◆ **Required work**:
Reproduce every one of the lines below verbatim, leaving out the pictures.

◆ **Records for processing**:
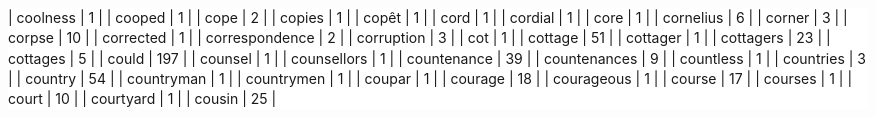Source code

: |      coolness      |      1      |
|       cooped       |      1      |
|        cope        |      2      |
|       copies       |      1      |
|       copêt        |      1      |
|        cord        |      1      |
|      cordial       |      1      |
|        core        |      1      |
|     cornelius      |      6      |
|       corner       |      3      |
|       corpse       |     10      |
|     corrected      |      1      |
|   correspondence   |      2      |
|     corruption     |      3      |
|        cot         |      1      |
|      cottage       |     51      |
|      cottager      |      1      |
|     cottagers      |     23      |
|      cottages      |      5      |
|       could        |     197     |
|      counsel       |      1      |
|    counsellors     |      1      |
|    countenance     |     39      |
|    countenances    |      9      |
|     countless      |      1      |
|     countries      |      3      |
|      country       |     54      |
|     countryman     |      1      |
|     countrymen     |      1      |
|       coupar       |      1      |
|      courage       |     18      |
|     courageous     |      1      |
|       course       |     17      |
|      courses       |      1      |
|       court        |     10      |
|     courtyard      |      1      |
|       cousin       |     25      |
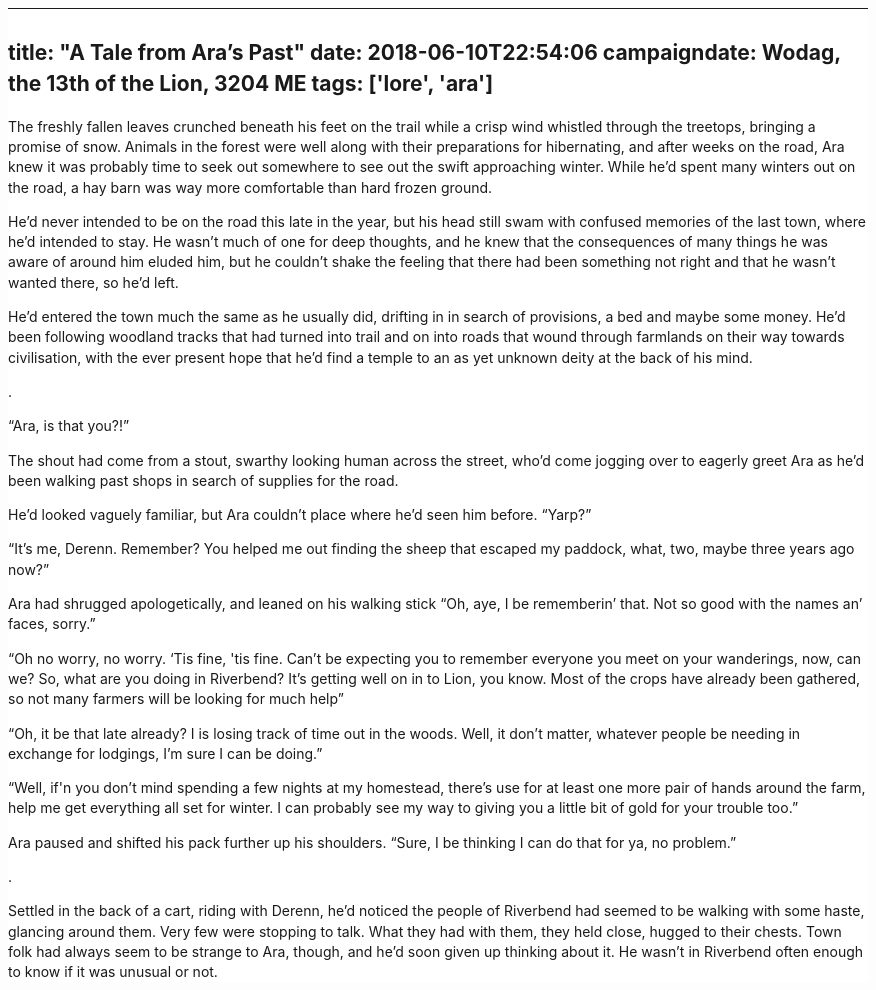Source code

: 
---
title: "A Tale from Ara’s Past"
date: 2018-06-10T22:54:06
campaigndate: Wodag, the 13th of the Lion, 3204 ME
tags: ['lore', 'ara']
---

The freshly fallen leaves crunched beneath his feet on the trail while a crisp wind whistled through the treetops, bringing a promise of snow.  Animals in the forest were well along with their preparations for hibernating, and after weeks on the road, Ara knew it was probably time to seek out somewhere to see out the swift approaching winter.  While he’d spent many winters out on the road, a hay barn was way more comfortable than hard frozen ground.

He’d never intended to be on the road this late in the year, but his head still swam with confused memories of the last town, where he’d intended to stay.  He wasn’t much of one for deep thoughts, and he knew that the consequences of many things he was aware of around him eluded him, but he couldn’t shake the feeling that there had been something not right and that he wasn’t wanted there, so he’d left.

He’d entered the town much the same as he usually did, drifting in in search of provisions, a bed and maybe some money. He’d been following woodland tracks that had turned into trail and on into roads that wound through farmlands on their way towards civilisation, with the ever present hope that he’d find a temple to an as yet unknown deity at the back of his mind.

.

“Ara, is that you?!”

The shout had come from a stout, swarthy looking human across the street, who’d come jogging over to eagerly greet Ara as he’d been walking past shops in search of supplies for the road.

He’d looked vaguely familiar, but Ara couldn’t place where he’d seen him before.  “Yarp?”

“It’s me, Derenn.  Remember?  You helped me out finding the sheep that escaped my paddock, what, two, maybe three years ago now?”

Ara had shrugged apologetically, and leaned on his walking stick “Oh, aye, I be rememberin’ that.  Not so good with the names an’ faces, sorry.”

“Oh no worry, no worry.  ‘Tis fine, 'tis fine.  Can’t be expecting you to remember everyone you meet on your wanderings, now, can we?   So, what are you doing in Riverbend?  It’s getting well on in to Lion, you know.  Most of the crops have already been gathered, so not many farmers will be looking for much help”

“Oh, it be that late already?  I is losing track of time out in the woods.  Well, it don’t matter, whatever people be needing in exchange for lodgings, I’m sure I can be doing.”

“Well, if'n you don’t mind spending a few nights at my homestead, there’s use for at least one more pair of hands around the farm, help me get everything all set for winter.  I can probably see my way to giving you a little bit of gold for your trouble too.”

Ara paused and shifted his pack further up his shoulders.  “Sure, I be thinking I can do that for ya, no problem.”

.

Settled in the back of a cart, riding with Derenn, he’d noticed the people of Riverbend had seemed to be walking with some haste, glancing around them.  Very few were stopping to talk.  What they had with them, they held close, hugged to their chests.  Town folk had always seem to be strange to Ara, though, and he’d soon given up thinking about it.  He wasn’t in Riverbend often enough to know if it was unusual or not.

◆ **Response to this exercise**:
Source code

: |      coolness      |      1      |
|       cooped       |      1      |
|        cope        |      2      |
|       copies       |      1      |
|       copêt        |      1      |
|        cord        |      1      |
|      cordial       |      1      |
|        core        |      1      |
|     cornelius      |      6      |
|       corner       |      3      |
|       corpse       |     10      |
|     corrected      |      1      |
|   correspondence   |      2      |
|     corruption     |      3      |
|        cot         |      1      |
|      cottage       |     51      |
|      cottager      |      1      |
|     cottagers      |     23      |
|      cottages      |      5      |
|       could        |     197     |
|      counsel       |      1      |
|    counsellors     |      1      |
|    countenance     |     39      |
|    countenances    |      9      |
|     countless      |      1      |
|     countries      |      3      |
|      country       |     54      |
|     countryman     |      1      |
|     countrymen     |      1      |
|       coupar       |      1      |
|      courage       |     18      |
|     courageous     |      1      |
|       course       |     17      |
|      courses       |      1      |
|       court        |     10      |
|     courtyard      |      1      |
|       cousin       |     25      |
Source code

: 
---
title: "A Tale from Ara’s Past"
date: 2018-06-10T22:54:06
campaigndate: Wodag, the 13th of the Lion, 3204 ME
tags: ['lore', 'ara']
---

The freshly fallen leaves crunched beneath his feet on the trail while a crisp wind whistled through the treetops, bringing a promise of snow.  Animals in the forest were well along with their preparations for hibernating, and after weeks on the road, Ara knew it was probably time to seek out somewhere to see out the swift approaching winter.  While he’d spent many winters out on the road, a hay barn was way more comfortable than hard frozen ground.

He’d never intended to be on the road this late in the year, but his head still swam with confused memories of the last town, where he’d intended to stay.  He wasn’t much of one for deep thoughts, and he knew that the consequences of many things he was aware of around him eluded him, but he couldn’t shake the feeling that there had been something not right and that he wasn’t wanted there, so he’d left.

He’d entered the town much the same as he usually did, drifting in in search of provisions, a bed and maybe some money. He’d been following woodland tracks that had turned into trail and on into roads that wound through farmlands on their way towards civilisation, with the ever present hope that he’d find a temple to an as yet unknown deity at the back of his mind.

.

“Ara, is that you?!”

The shout had come from a stout, swarthy looking human across the street, who’d come jogging over to eagerly greet Ara as he’d been walking past shops in search of supplies for the road.

He’d looked vaguely familiar, but Ara couldn’t place where he’d seen him before.  “Yarp?”

“It’s me, Derenn.  Remember?  You helped me out finding the sheep that escaped my paddock, what, two, maybe three years ago now?”

Ara had shrugged apologetically, and leaned on his walking stick “Oh, aye, I be rememberin’ that.  Not so good with the names an’ faces, sorry.”

“Oh no worry, no worry.  ‘Tis fine, 'tis fine.  Can’t be expecting you to remember everyone you meet on your wanderings, now, can we?   So, what are you doing in Riverbend?  It’s getting well on in to Lion, you know.  Most of the crops have already been gathered, so not many farmers will be looking for much help”

“Oh, it be that late already?  I is losing track of time out in the woods.  Well, it don’t matter, whatever people be needing in exchange for lodgings, I’m sure I can be doing.”

“Well, if'n you don’t mind spending a few nights at my homestead, there’s use for at least one more pair of hands around the farm, help me get everything all set for winter.  I can probably see my way to giving you a little bit of gold for your trouble too.”

Ara paused and shifted his pack further up his shoulders.  “Sure, I be thinking I can do that for ya, no problem.”

.

Settled in the back of a cart, riding with Derenn, he’d noticed the people of Riverbend had seemed to be walking with some haste, glancing around them.  Very few were stopping to talk.  What they had with them, they held close, hugged to their chests.  Town folk had always seem to be strange to Ara, though, and he’d soon given up thinking about it.  He wasn’t in Riverbend often enough to know if it was unusual or not.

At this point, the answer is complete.